::: DOCUMENT SECTION

Advice

Monday Memo: But Wait, There’s More!

By Holland Cooke
Consultant

 

BLOCK ISLAND, RI — I worked with the late great Larry King four times, and I can sum-up how he got those he was interviewing to say something they didn’t say in other interviews along the PR tour by quoting his RT America show promo: “I never learned anything while I was talking.”

So thanks for compliments and to those who shared my column here last week: “Talk Radio 101: LISTEN.”

But this warning: Whenever you tell a consultant “Cool idea,” you’re asking for more…

  • When you give out the call-in number, read it like the winning lottery number. You – and those boring “regulars” – have it memorized. The first-time callers you want don’t.
  • And be overt: Say “Call me right now,” so they know it’s their turn.
  • Round-off teases. I often hear well-intentioned hosts plug something-coming-up “in seventeen minutes” or “at six fifty-three,” as though listeners were taking notes. DO make an appointment with listeners for what’s coming up. But simply say that it’s “coming up.”  Spare busy motorists the math. When life’s a blur, nobody thinks they can wait seventeen minutes.

::::::

• [TASKS TO COMPLETE]:
A) Answer these questions using the talk radio column:
(i) How many times did the writer work with Larry King?
(ii) How should a host read the call-in number?
(iii) What should a host say instead of naming the exact minute of an upcoming segment?
B) Continue the talk radio column from where it stops, adding a few more pieces of advice for hosts in the same style.

::: DATA

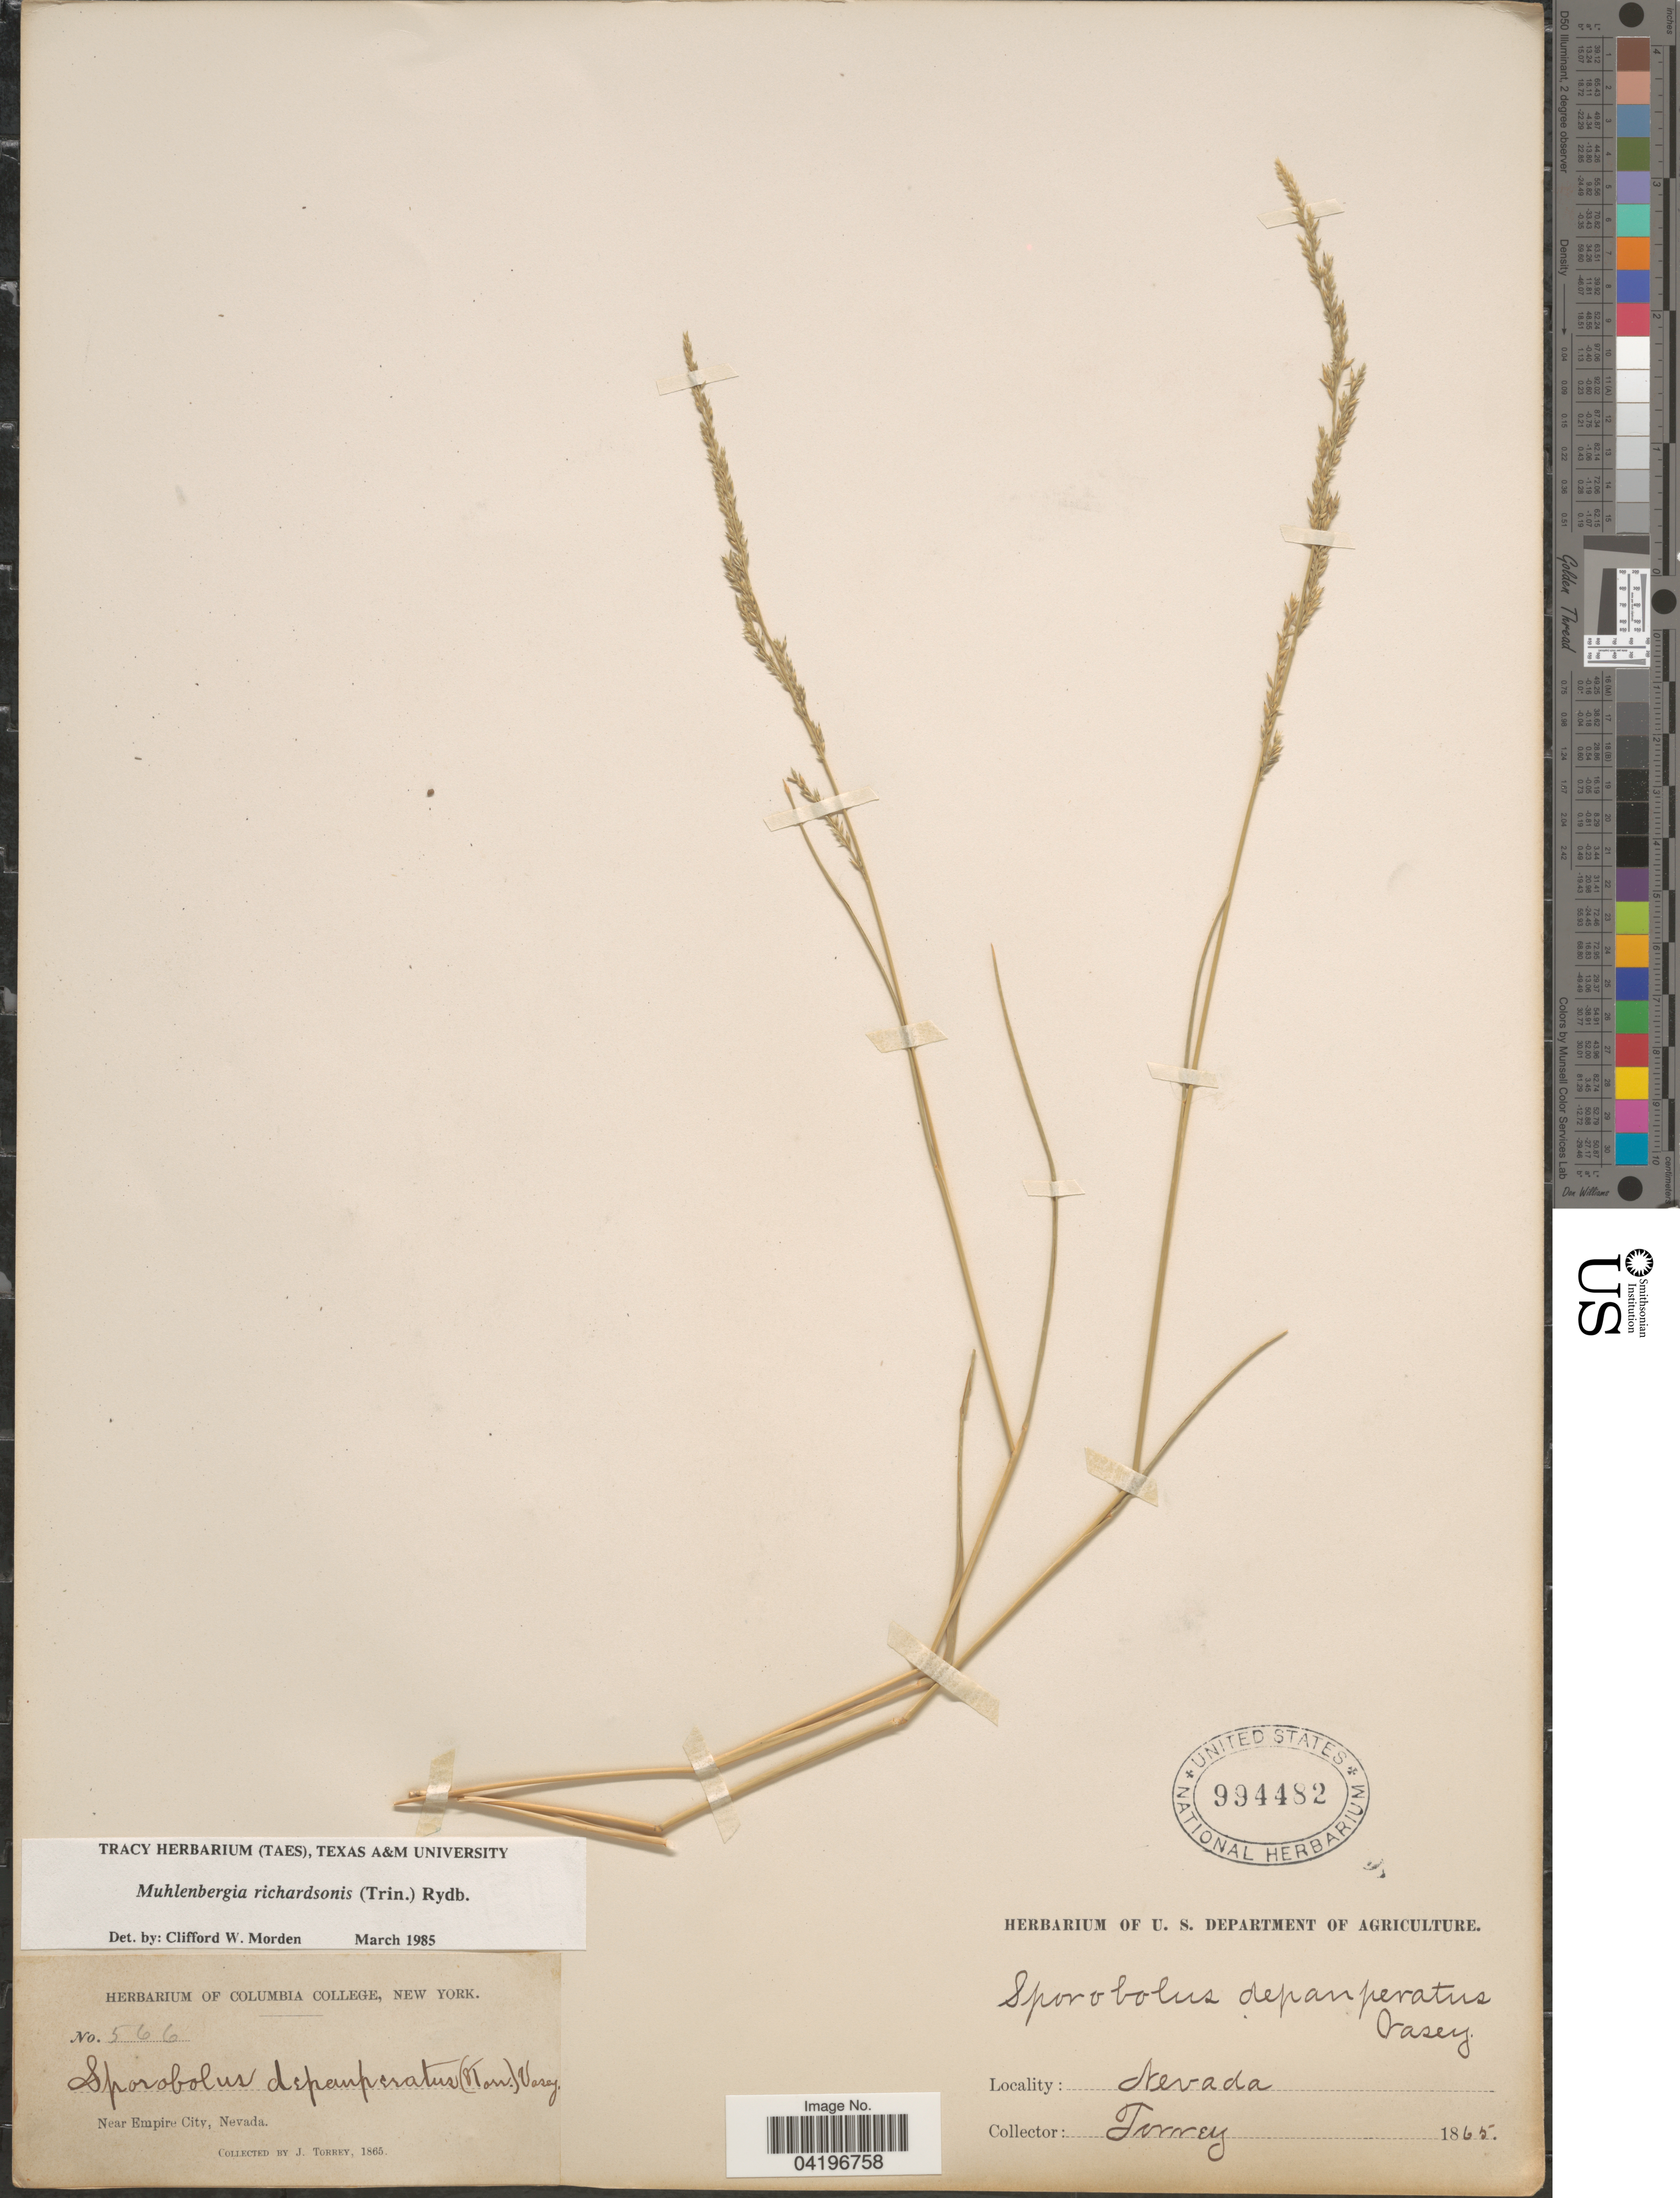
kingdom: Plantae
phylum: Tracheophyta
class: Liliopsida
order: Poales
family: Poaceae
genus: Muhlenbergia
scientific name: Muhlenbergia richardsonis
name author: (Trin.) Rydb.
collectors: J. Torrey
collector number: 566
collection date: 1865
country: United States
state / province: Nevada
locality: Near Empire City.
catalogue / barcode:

::::::

• [ANSWERS BELOW]:
A)
(i) Four times.
(ii) Like the winning lottery number.
(iii) That it's "coming up."

B)
  • Purge from your on-air vocabulary: “After this break…” Even just one…more…minute of Time Spent Listening could be all you need to qualify for another Quarter Hour of ratings credit. In the listener’s mind, “After this break” = “Here come commercials.” And why identify commercials as “a break?” Especially in talk radio, where they interrupt less than on music radio. You yourself might be delivering one of those spots, perhaps it’s an endorsement and you’ll be judged by results.
  • Then, AFTER the break: Avoid thanking a caller “for holding on.” This tells the busy people advertisers want to meet – and voices we want to join the on-air conversation — that they haven’t got time to play.
  • DO say the call letters. The #1 PPM misconception is that – since the meter is listening – it matters less whether the listener remembers them. Baloney. Awareness drives use. And because the sample size is so small, every meter matters. So tell ‘em who you are…and WHERE you are, your dial position.
  • And say YOUR name more often too. Advertisers pay big money to say their names on your air. Like advertisers, YOU are a brand too.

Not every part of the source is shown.